Depending on permissions granted by the users, TikTok can also collect data relating to "age, phone number, phone contacts and certain social network connections" as well as more precise "location data."
Sean O'Mahoney, a TikTok user based in Salford, England, told Euronews that although he's not "confident" data is stored safely "as much as it should be," he does not mind sharing such information with the app.
"From how I see it, it's no different than any other service", he said, adding that he usually moves onto another platform when it comes to "private messaging."
How safe are young TikTok users?
TikTok has emphasised that the app should not be used by people under the age of 13.
Still, many users are teenagers who may be more vulnerable than older or more experienced users.
How safe is this age group then?
"The Chinese government probably has little interest in tracking the latest dance crazes on the app," Jo O'Reilly told Euronews.
At the same time "the app encourages users to not just comment or like content, but to respond with their own content this can also expose young users to age-inappropriate content, or predatory new online 'friends'."

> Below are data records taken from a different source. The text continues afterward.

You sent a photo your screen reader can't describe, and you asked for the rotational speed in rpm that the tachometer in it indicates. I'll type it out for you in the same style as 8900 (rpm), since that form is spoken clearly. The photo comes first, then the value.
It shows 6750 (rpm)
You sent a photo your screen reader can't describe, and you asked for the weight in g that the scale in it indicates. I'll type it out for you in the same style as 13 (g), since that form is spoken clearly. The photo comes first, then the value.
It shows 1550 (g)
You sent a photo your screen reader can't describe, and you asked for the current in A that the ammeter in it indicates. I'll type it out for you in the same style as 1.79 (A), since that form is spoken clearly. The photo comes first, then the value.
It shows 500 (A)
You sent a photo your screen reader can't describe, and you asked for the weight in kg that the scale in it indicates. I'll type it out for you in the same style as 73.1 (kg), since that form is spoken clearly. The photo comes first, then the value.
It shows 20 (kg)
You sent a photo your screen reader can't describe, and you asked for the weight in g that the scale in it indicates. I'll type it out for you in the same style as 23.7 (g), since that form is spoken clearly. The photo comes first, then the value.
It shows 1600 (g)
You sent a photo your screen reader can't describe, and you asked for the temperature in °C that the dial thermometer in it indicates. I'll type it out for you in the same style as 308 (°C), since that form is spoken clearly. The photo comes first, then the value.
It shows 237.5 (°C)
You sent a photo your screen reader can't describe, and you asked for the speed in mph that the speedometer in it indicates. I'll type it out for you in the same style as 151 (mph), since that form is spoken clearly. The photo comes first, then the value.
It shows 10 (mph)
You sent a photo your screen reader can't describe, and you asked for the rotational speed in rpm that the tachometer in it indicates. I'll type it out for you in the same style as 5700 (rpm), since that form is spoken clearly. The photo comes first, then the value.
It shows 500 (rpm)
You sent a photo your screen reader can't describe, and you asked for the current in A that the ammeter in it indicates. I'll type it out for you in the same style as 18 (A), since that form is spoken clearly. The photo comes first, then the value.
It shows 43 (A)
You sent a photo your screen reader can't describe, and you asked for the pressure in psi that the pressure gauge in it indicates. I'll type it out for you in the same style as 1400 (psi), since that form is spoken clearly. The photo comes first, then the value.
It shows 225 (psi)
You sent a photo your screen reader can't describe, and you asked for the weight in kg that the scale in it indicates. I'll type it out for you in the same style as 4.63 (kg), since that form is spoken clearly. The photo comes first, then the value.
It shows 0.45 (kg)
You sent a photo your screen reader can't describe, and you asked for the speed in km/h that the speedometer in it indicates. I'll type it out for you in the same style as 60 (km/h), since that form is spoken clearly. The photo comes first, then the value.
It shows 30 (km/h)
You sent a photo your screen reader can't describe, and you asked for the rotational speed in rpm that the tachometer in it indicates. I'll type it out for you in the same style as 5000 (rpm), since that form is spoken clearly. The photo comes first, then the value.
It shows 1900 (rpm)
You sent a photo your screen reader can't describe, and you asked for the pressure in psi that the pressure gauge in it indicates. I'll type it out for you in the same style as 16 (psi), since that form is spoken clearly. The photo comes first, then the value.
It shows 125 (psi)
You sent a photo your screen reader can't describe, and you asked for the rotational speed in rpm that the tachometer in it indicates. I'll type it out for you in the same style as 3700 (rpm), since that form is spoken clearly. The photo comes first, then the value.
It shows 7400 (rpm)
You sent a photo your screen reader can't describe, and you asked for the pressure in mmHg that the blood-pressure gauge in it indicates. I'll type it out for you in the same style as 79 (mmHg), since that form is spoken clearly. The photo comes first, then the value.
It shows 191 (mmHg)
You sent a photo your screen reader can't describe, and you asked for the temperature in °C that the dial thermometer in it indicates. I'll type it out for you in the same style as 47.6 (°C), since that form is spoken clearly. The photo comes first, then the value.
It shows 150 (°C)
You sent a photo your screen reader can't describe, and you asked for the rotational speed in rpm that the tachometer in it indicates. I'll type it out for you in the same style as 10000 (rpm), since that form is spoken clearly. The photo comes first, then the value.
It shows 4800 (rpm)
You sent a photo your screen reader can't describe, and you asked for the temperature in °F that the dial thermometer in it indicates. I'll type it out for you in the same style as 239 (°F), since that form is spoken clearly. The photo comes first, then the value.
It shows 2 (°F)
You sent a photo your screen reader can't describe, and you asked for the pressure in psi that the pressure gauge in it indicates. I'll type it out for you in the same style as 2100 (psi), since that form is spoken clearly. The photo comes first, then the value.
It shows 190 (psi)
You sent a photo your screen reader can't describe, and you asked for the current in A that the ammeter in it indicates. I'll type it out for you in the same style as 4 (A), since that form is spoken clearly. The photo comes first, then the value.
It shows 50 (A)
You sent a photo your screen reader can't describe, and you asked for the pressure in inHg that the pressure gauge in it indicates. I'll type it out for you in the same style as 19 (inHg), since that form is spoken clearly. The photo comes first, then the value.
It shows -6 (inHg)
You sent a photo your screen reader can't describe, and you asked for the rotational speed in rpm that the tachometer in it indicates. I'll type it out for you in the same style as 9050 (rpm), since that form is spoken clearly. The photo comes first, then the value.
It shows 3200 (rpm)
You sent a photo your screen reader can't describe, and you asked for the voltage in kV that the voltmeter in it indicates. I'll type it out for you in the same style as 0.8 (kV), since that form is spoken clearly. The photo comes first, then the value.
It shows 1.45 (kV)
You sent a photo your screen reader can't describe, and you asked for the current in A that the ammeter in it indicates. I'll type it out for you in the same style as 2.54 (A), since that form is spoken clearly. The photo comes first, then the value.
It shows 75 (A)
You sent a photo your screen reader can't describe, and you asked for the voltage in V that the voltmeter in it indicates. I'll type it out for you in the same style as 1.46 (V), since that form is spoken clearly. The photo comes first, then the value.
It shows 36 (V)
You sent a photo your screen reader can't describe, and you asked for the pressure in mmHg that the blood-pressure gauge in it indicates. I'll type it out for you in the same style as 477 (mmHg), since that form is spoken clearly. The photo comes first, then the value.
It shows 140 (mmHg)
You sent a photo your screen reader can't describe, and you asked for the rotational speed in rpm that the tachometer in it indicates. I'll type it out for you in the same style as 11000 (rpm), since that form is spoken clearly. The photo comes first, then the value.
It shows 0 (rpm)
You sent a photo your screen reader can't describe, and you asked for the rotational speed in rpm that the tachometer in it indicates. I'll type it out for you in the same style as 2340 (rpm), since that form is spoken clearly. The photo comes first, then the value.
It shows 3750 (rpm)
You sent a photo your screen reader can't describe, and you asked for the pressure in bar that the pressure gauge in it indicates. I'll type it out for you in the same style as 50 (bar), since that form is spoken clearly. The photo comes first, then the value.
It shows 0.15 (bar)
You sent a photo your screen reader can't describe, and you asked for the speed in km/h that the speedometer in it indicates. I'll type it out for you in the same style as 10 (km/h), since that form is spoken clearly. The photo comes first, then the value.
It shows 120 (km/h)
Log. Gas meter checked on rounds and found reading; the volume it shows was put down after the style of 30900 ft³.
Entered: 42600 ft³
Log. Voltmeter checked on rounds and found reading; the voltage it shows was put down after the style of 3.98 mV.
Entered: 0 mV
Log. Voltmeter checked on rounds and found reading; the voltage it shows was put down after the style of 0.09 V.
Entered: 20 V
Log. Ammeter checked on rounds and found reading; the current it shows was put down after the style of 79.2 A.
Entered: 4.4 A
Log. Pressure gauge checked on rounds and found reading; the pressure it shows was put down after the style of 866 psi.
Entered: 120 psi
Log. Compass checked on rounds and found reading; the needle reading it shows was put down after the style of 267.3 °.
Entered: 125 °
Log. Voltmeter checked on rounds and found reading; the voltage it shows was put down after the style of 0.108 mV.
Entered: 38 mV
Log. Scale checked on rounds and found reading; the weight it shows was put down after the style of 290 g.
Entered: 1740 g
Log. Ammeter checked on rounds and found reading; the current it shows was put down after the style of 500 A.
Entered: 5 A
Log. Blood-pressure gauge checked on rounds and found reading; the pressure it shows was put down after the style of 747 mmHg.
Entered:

"It's important for parents to have conversations with young people about both their online safety and digital privacy as well as teaching themselves about the apps their children are using.", she stressed.
More action needed
According to a recent report, around a quarter of European 9-16 year olds said something upset them online in the past year – a substantial increase since 2010.
"Although the internet brings many benefits, regulators and industry need to take more action to keep children safe," said Sonia Livingstone, professor of social psychology at the London School of Economics.
"This applies especially to new apps like TikTok, which seem to enter the market – and children’s lives – in advance of developing needed privacy and safety protections," she told Euronews.
TikTok recently released a Family Pairing feature that allows parents to decide what their children should or should not see on the app, who they can connect with and message, as well as how much time they're allowed to spend on the app.
Livingstone said given the many reports of risks linked to TikTok, it would seem wise for parents to ensure their under 13s do not use their platform.
As for teenagers, she advised parents should not monitor everything they do but should instead "keep a trusting conversation going about social media, so that the parent can step in to help if needed."